The main gate is the body. Hence the importance at the beginning, of relaxation, the awareness of his emotions through guided visualizations, tailored (which the coach can record in MP3 format so that the addict can use them alone). It is in the state of relaxation that emotions rise without causing panic. The spinal bulb, located at the base of the brain between the upper spine and skull, regulates breathing, heart rate and blood pressure. It also helps to transmit sensory information to the cerebral cortex, to the central nervous system.

Awareness of the present moment is essential. The addict still lives in the regrets of the past and the projections into a murky future. He will find a new space of calm reflection and serenity, and he will realize that he gains time and efficiency by staying in the present as it presents itself.

Look to this day:

For it is life, the very life of life.

In its brief course

Lie all the verities and realities of your existence.

The bliss of growth,

The glory of action,

The splendor of achievement

Are but experiences of time.

For yesterday is but a dream

And tomorrow is only a vision;

And today well-lived, makes

Yesterday a dream of happiness

And every tomorrow a vision of hope.

Look well therefore to this day;

Such is the salutation to the ever-new dawn!

Kalidasa. Indian poet, fourth Century A.D.

I found it customary and highly effective to make the new client write two emotions a day. It allows us, once identified, to know how to manage them. Acknowledging emotions, accepting them, leaning how to go through feelings, how to overcome them, refusing to no longer give them more power, more fuel, more of our own energy. They are still here, but they are not amplified, they're not governing us anymore.

It is crucial to replace the "bad feelings" that made us slaves by exploring and implementing the fundamental and personal strengths of each addict.

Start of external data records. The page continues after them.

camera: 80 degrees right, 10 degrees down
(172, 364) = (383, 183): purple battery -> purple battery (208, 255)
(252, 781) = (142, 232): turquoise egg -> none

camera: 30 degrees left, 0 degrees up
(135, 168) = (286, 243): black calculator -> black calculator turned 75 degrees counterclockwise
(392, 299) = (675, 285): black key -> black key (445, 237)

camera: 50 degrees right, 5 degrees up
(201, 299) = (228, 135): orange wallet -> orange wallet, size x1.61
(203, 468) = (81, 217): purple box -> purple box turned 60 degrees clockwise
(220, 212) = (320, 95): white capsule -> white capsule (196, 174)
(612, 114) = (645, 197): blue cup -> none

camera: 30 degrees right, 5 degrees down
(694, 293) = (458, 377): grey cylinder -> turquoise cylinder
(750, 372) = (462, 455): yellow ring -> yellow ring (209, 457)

We transform the process of counterproductive thoughts and behaviours into healthy reactions and actions.

It is up to me to give my partner/client strong tools, and to experiment with the ones that work best for him. Gradually, he will be fulfilled by a sense of satisfaction, the sense of victory and the control he had lost. It is also up to the coach to remind him sometimes to use the right tool at the right time. I can suggest to him, as an exercise, to attend 7 meetings of Alcoholics Anonymous, Narcotics Anonymous, or Overeaters Anonymous. We will see how he felt, if he chose to continue or not. We must explore, keep an open mind, which is an indispensable change from the negative judgments that the addict carries about everything and everyone, about himself in particular in order to cover his weaknesses and fears.

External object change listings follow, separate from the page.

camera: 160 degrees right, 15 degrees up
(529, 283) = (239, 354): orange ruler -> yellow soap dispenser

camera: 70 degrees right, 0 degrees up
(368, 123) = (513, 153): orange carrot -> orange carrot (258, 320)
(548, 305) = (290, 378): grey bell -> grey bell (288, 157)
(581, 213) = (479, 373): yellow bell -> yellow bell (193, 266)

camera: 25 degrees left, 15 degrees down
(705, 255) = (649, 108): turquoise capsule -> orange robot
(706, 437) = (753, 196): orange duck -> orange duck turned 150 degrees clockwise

The role of a recovery coach is to discover in him the resources, skills and talents he wants to implement.

The recovery coach is also a hub. The connection between the actors of the client's life. When he decides that it is the right time, we can include the legal system (divorces, prison, etc.), relatives, spiritual advisers or a religious authority, the employer, and health specialists, psychiatrists and/or therapists. It's up to the coach to build a team that will support the client. The negative dynamic in which the addict was stuck is transformed into a and positive one.

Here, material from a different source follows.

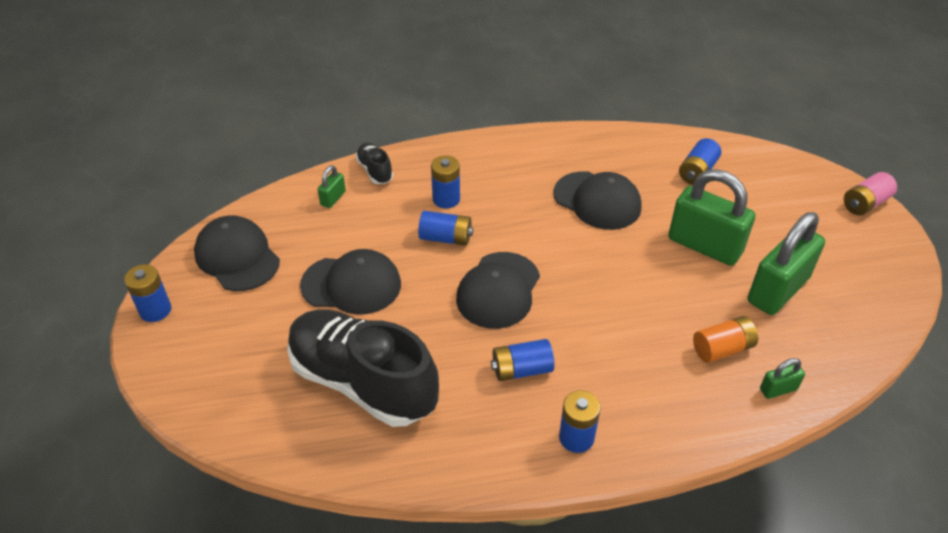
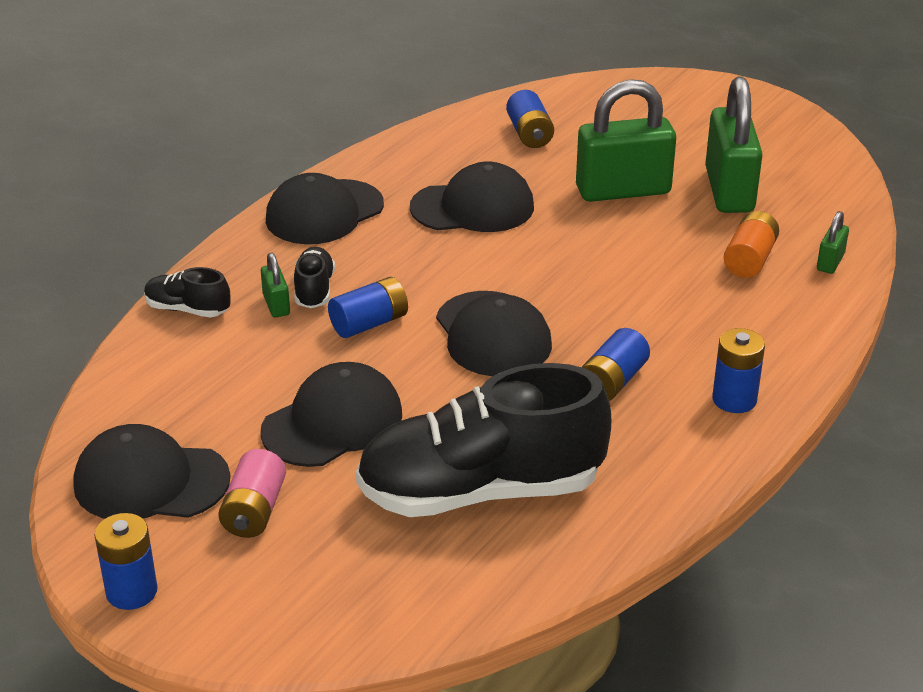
camera: 45 degrees left, 10 degrees down
(333, 198) = (178, 361): green padlock -> green padlock (276, 305)
(446, 199) = (314, 290): blue battery -> black shoe
(513, 154) = (324, 212): none -> black cap
(865, 203) = (703, 87): pink battery -> pink battery (254, 511)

The role of the recovery coach does not end there. After a period of stabilization, months rather than weeks, the client and I often choose to space the sessions and to set enter a plan for his maintenance phase. Then, his long-term recovery.

Everything is an opportunity for progress. When life brings him, as to all of us, bad news (death of a loved one, divorce, disputes, problems at work, etc.) it is worth confronting him sober, clean and finally well armed. And victorious.

“What matters is not the event, but our reactions to it.”